BEGIN EXERCISE MATERIAL

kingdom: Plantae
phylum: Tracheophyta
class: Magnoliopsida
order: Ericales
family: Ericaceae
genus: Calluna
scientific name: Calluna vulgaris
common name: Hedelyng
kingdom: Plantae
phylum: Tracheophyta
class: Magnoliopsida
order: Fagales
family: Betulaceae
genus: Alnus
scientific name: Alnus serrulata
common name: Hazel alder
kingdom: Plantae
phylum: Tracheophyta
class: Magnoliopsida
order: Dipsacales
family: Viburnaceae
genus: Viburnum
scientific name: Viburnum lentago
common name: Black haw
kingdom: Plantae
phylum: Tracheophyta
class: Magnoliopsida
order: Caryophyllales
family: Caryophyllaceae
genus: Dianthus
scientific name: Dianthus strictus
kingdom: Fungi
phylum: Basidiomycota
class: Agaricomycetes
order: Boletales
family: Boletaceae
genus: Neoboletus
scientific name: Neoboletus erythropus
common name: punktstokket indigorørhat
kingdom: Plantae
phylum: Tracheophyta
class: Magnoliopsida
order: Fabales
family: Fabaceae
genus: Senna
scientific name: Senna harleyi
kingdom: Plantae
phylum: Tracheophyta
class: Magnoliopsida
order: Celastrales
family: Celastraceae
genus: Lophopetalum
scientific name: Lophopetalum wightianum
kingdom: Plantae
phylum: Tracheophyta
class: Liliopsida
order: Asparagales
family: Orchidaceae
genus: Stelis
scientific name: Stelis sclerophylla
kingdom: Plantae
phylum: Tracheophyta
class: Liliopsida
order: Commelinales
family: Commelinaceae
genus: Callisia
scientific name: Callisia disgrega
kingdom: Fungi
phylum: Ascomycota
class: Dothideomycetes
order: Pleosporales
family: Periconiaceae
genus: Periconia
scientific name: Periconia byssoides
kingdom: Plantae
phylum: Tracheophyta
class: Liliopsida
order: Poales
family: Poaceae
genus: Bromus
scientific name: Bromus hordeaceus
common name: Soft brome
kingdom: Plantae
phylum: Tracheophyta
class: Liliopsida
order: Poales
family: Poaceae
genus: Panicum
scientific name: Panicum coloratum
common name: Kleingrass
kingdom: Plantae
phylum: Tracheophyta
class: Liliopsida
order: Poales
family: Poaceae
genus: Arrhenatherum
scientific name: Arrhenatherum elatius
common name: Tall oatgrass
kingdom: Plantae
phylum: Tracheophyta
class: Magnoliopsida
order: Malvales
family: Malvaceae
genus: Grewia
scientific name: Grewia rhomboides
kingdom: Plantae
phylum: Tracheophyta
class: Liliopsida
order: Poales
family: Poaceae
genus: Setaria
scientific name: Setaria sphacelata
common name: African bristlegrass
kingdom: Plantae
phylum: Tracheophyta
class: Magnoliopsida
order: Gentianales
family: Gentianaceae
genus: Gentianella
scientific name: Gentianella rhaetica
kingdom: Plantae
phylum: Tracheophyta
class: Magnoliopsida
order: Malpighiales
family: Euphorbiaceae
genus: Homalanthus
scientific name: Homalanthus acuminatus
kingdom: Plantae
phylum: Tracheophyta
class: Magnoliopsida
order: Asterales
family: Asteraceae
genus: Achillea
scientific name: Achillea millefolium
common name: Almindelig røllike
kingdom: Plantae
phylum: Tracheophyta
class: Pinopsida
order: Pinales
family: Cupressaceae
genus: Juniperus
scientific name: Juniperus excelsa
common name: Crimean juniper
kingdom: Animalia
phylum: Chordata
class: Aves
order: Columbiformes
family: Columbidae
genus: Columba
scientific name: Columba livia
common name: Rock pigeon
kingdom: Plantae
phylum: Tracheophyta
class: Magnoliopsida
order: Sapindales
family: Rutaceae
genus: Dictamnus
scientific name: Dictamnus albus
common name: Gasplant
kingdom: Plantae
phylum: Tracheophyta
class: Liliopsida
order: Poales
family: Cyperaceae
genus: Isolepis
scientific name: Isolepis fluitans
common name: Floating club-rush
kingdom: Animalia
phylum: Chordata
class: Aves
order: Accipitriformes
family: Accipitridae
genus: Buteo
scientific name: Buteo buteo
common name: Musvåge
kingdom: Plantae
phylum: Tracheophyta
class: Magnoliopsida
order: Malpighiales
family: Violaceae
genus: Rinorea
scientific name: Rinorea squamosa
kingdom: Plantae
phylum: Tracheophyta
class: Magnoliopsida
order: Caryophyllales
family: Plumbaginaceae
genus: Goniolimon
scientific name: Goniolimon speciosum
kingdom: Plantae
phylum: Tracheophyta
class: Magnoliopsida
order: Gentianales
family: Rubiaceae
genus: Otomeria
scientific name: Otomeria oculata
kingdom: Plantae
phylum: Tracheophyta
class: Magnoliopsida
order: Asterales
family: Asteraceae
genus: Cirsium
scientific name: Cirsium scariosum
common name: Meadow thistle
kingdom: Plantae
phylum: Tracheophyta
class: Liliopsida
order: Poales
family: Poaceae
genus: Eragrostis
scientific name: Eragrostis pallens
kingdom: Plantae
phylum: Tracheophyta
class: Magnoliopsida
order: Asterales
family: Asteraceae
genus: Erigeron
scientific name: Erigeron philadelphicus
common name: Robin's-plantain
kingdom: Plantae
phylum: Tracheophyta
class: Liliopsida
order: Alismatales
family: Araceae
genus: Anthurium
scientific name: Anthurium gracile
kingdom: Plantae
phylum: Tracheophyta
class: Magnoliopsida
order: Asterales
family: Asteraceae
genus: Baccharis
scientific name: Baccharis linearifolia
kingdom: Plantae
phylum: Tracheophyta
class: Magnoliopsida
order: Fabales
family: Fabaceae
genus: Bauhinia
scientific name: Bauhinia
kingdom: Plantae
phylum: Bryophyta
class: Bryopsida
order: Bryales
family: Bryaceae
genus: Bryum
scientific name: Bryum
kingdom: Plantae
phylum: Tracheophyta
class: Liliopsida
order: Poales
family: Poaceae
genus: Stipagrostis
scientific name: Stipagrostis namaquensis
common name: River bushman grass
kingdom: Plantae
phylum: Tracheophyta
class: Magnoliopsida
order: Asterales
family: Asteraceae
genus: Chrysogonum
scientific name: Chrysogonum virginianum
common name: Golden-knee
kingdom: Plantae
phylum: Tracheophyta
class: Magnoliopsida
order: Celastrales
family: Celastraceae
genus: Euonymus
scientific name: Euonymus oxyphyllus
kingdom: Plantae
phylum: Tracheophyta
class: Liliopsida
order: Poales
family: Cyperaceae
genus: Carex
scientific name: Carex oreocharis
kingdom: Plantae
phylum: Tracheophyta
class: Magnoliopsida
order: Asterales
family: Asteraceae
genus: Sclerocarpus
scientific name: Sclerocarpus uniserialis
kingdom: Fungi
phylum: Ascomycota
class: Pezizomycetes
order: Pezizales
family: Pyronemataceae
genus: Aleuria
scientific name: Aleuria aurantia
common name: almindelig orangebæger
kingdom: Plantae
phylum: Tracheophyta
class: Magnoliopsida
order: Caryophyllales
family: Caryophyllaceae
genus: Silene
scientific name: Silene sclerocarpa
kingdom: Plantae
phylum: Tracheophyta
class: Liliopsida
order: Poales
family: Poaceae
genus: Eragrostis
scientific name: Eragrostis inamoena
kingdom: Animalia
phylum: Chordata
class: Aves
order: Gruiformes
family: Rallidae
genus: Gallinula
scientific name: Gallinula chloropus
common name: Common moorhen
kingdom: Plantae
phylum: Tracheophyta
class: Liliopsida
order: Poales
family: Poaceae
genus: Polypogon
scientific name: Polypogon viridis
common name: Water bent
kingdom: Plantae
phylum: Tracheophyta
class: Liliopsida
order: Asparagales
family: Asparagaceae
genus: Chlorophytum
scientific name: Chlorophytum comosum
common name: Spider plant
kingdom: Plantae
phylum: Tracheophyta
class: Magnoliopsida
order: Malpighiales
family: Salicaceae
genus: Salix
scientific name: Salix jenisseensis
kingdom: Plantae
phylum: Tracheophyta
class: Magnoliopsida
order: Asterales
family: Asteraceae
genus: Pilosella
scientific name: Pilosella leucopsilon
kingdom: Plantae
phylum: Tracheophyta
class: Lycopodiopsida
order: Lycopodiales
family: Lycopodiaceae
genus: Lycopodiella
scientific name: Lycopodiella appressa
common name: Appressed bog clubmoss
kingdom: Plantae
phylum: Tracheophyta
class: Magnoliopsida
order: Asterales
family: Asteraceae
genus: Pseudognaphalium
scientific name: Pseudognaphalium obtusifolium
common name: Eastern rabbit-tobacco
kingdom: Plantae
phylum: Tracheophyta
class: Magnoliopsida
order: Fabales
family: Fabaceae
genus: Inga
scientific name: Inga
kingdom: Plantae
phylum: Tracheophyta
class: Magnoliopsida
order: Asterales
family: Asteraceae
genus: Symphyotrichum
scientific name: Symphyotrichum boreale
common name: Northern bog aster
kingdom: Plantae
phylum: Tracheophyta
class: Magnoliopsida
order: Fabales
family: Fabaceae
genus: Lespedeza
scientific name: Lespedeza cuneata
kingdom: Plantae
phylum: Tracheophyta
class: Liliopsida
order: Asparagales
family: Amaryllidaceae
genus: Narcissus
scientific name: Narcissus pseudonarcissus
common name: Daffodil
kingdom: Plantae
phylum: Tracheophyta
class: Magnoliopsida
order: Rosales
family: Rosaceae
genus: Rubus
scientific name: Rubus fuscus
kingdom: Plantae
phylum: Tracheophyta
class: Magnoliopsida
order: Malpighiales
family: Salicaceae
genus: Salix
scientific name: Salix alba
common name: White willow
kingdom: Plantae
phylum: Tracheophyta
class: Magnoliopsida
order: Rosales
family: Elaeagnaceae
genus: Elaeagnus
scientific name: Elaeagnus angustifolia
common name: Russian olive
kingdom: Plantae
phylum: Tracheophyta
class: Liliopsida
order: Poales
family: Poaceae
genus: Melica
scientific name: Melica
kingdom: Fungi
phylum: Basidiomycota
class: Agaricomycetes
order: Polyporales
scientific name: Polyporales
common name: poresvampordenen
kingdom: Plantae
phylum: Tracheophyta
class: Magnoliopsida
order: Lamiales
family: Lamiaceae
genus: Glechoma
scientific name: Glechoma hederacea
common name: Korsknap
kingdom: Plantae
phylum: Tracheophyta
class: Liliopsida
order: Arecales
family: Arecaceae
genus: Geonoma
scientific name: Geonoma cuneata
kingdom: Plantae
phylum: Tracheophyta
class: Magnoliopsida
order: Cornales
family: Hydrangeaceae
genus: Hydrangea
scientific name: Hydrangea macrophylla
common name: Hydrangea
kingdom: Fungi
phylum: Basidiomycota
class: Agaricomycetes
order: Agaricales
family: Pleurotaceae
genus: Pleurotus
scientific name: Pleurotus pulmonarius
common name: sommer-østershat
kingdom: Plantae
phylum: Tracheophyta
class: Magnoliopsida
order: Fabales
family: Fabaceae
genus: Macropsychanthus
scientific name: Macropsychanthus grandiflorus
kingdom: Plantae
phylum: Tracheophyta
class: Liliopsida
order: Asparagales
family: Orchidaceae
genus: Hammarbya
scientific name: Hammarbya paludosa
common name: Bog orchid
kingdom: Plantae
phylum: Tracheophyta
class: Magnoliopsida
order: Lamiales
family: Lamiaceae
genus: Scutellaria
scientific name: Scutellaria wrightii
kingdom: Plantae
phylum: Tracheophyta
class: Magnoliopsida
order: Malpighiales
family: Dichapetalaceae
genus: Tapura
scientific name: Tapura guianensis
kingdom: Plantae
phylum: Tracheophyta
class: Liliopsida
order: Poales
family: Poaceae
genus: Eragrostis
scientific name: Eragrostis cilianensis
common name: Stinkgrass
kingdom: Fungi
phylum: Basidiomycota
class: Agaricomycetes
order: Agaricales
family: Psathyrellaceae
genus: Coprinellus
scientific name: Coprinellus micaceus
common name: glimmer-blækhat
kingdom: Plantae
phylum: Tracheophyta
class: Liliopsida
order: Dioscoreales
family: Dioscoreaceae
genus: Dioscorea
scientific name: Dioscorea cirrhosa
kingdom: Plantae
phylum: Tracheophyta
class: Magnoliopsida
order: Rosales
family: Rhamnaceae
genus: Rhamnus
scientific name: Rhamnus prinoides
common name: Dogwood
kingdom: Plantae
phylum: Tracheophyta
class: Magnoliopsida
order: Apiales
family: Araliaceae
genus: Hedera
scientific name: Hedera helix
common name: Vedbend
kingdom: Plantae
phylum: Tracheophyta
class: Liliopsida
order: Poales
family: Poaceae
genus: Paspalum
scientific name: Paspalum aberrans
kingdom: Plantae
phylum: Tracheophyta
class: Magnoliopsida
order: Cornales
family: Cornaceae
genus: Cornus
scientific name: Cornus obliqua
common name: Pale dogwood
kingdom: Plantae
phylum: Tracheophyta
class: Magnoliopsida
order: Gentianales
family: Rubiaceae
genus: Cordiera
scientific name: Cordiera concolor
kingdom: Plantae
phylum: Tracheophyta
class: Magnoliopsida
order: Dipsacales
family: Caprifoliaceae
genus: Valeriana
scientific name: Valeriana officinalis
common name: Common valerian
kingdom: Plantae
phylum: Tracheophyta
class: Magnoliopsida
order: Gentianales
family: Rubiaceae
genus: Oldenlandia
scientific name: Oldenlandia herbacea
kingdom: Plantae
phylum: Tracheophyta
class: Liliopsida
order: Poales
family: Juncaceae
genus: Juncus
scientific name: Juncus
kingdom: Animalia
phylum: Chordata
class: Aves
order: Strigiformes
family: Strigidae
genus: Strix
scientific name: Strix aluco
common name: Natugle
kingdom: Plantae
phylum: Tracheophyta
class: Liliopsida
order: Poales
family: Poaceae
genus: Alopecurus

END EXERCISE MATERIAL

_TASK DESCRIPTION_. Format the lines of the records above as a numbered list, starting at the line that contains "scientific name: Gentianella rhaetica" and ending at the line that contains "scientific name: Juniperus excelsa", and leave out any blank lines.

_RESULT FOR THIS EXERCISE_.
1. scientific name: Gentianella rhaetica
2. kingdom: Plantae
3. phylum: Tracheophyta
4. class: Magnoliopsida
5. order: Malpighiales
6. family: Euphorbiaceae
7. genus: Homalanthus
8. scientific name: Homalanthus acuminatus
9. kingdom: Plantae
10. phylum: Tracheophyta
11. class: Magnoliopsida
12. order: Asterales
13. family: Asteraceae
14. genus: Achillea
15. scientific name: Achillea millefolium
16. common name: Almindelig røllike
17. kingdom: Plantae
18. phylum: Tracheophyta
19. class: Pinopsida
20. order: Pinales
21. family: Cupressaceae
22. genus: Juniperus
23. scientific name: Juniperus excelsa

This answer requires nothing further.